== Segment start ==

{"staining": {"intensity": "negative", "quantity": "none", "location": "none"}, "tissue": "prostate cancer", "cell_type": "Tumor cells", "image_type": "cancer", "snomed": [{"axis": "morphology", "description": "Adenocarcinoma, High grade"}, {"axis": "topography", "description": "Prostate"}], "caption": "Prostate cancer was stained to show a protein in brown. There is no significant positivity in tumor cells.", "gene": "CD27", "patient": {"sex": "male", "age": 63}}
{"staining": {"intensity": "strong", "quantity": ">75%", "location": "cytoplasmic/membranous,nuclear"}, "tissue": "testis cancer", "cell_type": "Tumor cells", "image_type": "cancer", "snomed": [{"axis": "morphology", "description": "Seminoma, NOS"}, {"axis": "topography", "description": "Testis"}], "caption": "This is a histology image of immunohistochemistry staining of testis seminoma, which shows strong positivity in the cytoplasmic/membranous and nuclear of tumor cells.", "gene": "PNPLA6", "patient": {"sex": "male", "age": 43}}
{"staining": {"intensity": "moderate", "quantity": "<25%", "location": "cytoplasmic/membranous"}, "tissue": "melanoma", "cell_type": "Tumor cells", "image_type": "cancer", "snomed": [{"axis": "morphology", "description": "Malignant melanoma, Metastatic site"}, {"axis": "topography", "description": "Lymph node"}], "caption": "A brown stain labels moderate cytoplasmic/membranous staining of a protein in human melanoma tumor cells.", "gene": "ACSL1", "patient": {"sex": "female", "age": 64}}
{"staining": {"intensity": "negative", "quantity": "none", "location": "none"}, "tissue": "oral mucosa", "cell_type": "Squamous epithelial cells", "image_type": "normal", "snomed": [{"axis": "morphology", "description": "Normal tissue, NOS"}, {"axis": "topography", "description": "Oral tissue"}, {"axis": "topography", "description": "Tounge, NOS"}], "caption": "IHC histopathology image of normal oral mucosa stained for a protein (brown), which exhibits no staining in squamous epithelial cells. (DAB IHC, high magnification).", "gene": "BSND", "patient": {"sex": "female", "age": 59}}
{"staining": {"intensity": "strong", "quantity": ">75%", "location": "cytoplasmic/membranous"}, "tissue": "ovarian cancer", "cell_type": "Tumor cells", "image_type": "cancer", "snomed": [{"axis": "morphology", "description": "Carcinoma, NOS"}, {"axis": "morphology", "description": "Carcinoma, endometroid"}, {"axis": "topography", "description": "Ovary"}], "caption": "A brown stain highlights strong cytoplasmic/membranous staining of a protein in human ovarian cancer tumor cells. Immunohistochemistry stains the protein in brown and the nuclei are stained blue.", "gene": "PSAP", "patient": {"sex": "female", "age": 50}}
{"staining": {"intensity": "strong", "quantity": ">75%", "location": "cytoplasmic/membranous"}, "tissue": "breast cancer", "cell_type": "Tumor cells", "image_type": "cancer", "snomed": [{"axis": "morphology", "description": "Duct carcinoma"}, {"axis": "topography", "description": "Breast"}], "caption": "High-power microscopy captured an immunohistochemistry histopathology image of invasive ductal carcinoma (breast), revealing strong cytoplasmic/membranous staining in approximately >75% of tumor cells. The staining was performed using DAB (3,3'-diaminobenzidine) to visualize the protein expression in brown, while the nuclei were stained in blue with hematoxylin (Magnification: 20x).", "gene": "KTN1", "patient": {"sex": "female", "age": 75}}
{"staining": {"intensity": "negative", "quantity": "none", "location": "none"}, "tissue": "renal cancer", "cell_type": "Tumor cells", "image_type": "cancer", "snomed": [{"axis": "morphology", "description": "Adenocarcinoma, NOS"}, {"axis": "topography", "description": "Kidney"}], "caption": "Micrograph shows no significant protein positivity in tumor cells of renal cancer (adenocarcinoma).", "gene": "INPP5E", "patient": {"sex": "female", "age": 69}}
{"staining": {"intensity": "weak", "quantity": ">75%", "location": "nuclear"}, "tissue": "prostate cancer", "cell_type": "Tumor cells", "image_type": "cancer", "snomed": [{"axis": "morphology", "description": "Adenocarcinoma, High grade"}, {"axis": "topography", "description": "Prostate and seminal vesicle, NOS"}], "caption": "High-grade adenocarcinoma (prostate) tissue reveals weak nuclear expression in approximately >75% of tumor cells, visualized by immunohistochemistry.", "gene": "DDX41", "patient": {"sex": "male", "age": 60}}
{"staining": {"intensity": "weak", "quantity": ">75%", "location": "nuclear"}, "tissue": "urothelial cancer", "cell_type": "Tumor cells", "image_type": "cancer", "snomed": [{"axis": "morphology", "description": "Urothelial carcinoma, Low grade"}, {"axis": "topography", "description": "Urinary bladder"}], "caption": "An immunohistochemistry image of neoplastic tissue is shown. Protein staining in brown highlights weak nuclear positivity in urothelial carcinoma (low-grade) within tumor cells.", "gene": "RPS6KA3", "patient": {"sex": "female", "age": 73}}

== Segment end ==

● **Task description**
Repeat the listing in full, keeping every line exactly as it is.

● **Result**
{"staining": {"intensity": "negative", "quantity": "none", "location": "none"}, "tissue": "prostate cancer", "cell_type": "Tumor cells", "image_type": "cancer", "snomed": [{"axis": "morphology", "description": "Adenocarcinoma, High grade"}, {"axis": "topography", "description": "Prostate"}], "caption": "Prostate cancer was stained to show a protein in brown. There is no significant positivity in tumor cells.", "gene": "CD27", "patient": {"sex": "male", "age": 63}}
{"staining": {"intensity": "strong", "quantity": ">75%", "location": "cytoplasmic/membranous,nuclear"}, "tissue": "testis cancer", "cell_type": "Tumor cells", "image_type": "cancer", "snomed": [{"axis": "morphology", "description": "Seminoma, NOS"}, {"axis": "topography", "description": "Testis"}], "caption": "This is a histology image of immunohistochemistry staining of testis seminoma, which shows strong positivity in the cytoplasmic/membranous and nuclear of tumor cells.", "gene": "PNPLA6", "patient": {"sex": "male", "age": 43}}
{"staining": {"intensity": "moderate", "quantity": "<25%", "location": "cytoplasmic/membranous"}, "tissue": "melanoma", "cell_type": "Tumor cells", "image_type": "cancer", "snomed": [{"axis": "morphology", "description": "Malignant melanoma, Metastatic site"}, {"axis": "topography", "description": "Lymph node"}], "caption": "A brown stain labels moderate cytoplasmic/membranous staining of a protein in human melanoma tumor cells.", "gene": "ACSL1", "patient": {"sex": "female", "age": 64}}
{"staining": {"intensity": "negative", "quantity": "none", "location": "none"}, "tissue": "oral mucosa", "cell_type": "Squamous epithelial cells", "image_type": "normal", "snomed": [{"axis": "morphology", "description": "Normal tissue, NOS"}, {"axis": "topography", "description": "Oral tissue"}, {"axis": "topography", "description": "Tounge, NOS"}], "caption": "IHC histopathology image of normal oral mucosa stained for a protein (brown), which exhibits no staining in squamous epithelial cells. (DAB IHC, high magnification).", "gene": "BSND", "patient": {"sex": "female", "age": 59}}
{"staining": {"intensity": "strong", "quantity": ">75%", "location": "cytoplasmic/membranous"}, "tissue": "ovarian cancer", "cell_type": "Tumor cells", "image_type": "cancer", "snomed": [{"axis": "morphology", "description": "Carcinoma, NOS"}, {"axis": "morphology", "description": "Carcinoma, endometroid"}, {"axis": "topography", "description": "Ovary"}], "caption": "A brown stain highlights strong cytoplasmic/membranous staining of a protein in human ovarian cancer tumor cells. Immunohistochemistry stains the protein in brown and the nuclei are stained blue.", "gene": "PSAP", "patient": {"sex": "female", "age": 50}}
{"staining": {"intensity": "strong", "quantity": ">75%", "location": "cytoplasmic/membranous"}, "tissue": "breast cancer", "cell_type": "Tumor cells", "image_type": "cancer", "snomed": [{"axis": "morphology", "description": "Duct carcinoma"}, {"axis": "topography", "description": "Breast"}], "caption": "High-power microscopy captured an immunohistochemistry histopathology image of invasive ductal carcinoma (breast), revealing strong cytoplasmic/membranous staining in approximately >75% of tumor cells. The staining was performed using DAB (3,3'-diaminobenzidine) to visualize the protein expression in brown, while the nuclei were stained in blue with hematoxylin (Magnification: 20x).", "gene": "KTN1", "patient": {"sex": "female", "age": 75}}
{"staining": {"intensity": "negative", "quantity": "none", "location": "none"}, "tissue": "renal cancer", "cell_type": "Tumor cells", "image_type": "cancer", "snomed": [{"axis": "morphology", "description": "Adenocarcinoma, NOS"}, {"axis": "topography", "description": "Kidney"}], "caption": "Micrograph shows no significant protein positivity in tumor cells of renal cancer (adenocarcinoma).", "gene": "INPP5E", "patient": {"sex": "female", "age": 69}}
{"staining": {"intensity": "weak", "quantity": ">75%", "location": "nuclear"}, "tissue": "prostate cancer", "cell_type": "Tumor cells", "image_type": "cancer", "snomed": [{"axis": "morphology", "description": "Adenocarcinoma, High grade"}, {"axis": "topography", "description": "Prostate and seminal vesicle, NOS"}], "caption": "High-grade adenocarcinoma (prostate) tissue reveals weak nuclear expression in approximately >75% of tumor cells, visualized by immunohistochemistry.", "gene": "DDX41", "patient": {"sex": "male", "age": 60}}
{"staining": {"intensity": "weak", "quantity": ">75%", "location": "nuclear"}, "tissue": "urothelial cancer", "cell_type": "Tumor cells", "image_type": "cancer", "snomed": [{"axis": "morphology", "description": "Urothelial carcinoma, Low grade"}, {"axis": "topography", "description": "Urinary bladder"}], "caption": "An immunohistochemistry image of neoplastic tissue is shown. Protein staining in brown highlights weak nuclear positivity in urothelial carcinoma (low-grade) within tumor cells.", "gene": "RPS6KA3", "patient": {"sex": "female", "age": 73}}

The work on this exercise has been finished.